Dóra Maurer Seven Rotations 1 – 6, 1979
When researching artwork that is displayed in the exhibition, I was instantly drawn to this complex piece of work by Dora Maurer, entitled Seven Rotations. Dora Maurer uses a range of mediums for her work including printmaking, film, photography, collage and various forms of performance art. Her most recognisable work was created during the 1970's, where Maurer created a large amount of experimental, conceptual work. Which usually consisted as a record of different actions, usually including Maurer's hands.

I decided to look more into Maurer's work and ideas, as I really love Seven Rotations as a piece of visual art. For me this photographic piece is really powerful, in that it is a very introspective piece of work, that feels very intimidate as we see Maurer peeking behind these pieces of paper. To create this piece, as you can see in the middle, Maurer took a photograph of herself holding a white square and then layered and rotated the image, so that each photograph would fill one another. I really like this minimal way of creating a very complex looking piece of work, that to me reminds me of a Kaleidoscope. I also find it interesting this effect she has created of revealing, moving, altering and hiding parts of herself and the image, which I find really intriguing and also quite emotional in the way this piece feels very human, in the way Maurer hides behind the image, looking straight at us. Really making us question how she wants us to react to this piece and also what she is maybe trying to express about herself, through this work.

The exhibition curator for Adventures of the Black Square, has spoken about this connection that the black square has to themes such as politics over the past century. Whilst reading about Maurer and her work, it became very apparent that as an artist, her work was never intended to be political, however due to the time and circumstances in Hungary where she was based, her work was very much interpreted as being politically influenced. I find this really interesting because it's made me think a lot more about how my own work could be interpreted, and how these interpretations can vary with conceptual work, which I am hoping to create.

Another interesting element of Maurer's work, is this use of almost seduction and enticement that we feel through her very personal work, that you often need to stop and stare at to really understand and gather an interpretation, of what exactly it means to you. This is particularly interesting to me as Maurer's work always seems so well calculated, in it's process that she demonstrates in her works, and also the way she presents pieces such as Etude 4, where we see the catching of a ball represented through various movements, that are presented almost mathematically in a table. This more cold process of creating work, really creates this enticement for a viewer in wanting to get some kind of emotional connection to a piece of her work.

Maurer's works are also particularly clever in that despite these complex calculated processes that she uses, her work is accessible and easy to interpret and get some kind of reaction from. I think this comes from the fact she records actions and movements that we could perform ourselves, bringing a much more physical reality to her imagery. In that we actually partake in these actions ourselves, as well as being able to simply read a piece of artwork.

I also love that this work enables you to make such complex social and political interpretations, despite being so introspective and human. I love the use that Maurer makes of herself and the human form, to really record and communicate her own exploration and feelings as an artist. For me Maurer's work is not about art, but reality and the way we are constantly changing.
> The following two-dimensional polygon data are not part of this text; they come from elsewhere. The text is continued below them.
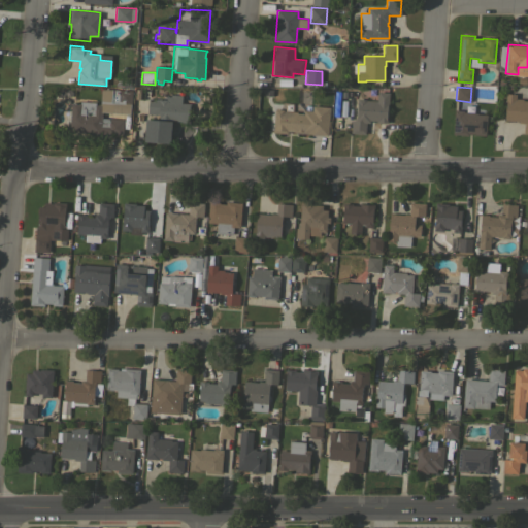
[(102,118),(123,120),(122,135),(69,131),(71,103),(80,103),(80,101),(96,102),(95,104),(100,105),(101,89),(132,91),(131,104),(130,104),(130,113),(102,112),(102,118)]
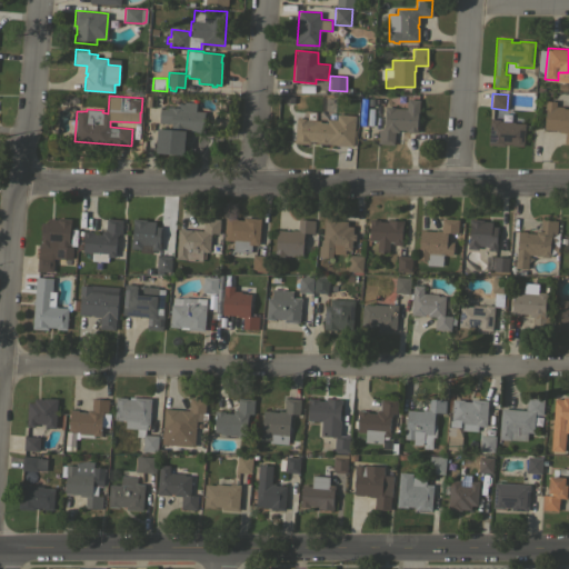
[(419,100),(417,128),(416,132),(407,131),(407,130),(399,129),(398,132),(395,132),(393,145),(378,143),(379,129),(383,129),(385,107),(393,107),(393,108),(406,108),(407,99),(419,100)]
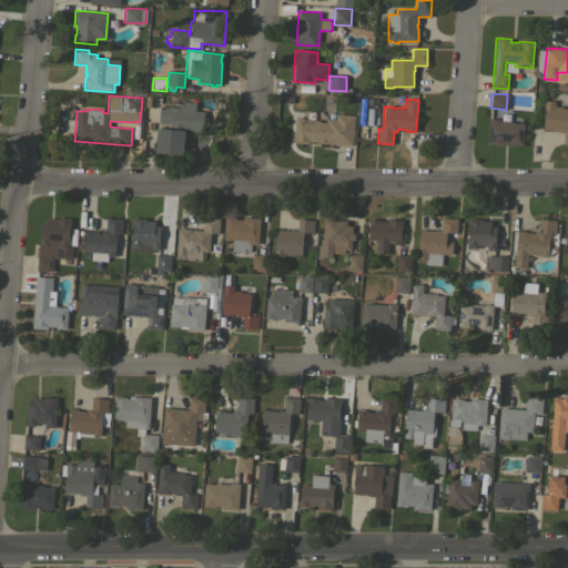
[(179,107),(179,101),(195,102),(194,111),(204,111),(203,132),(194,132),(194,130),(184,130),(183,154),(155,152),(156,128),(170,129),(171,122),(158,121),(159,105),(179,107)]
This work has made me think about how I can communicate these ideas I currently have about mass media and the changing of technology within our daily lives. I love this idea of integrating the human form into my pieces and I'd also love to incorporate these elements of geometrical obstruction, that the exhibition looks at, across the time scale that really covers this advancing of the technological age, and I really believe that what I've looked at from this exhibition is going to be a huge influence on my final piece of work.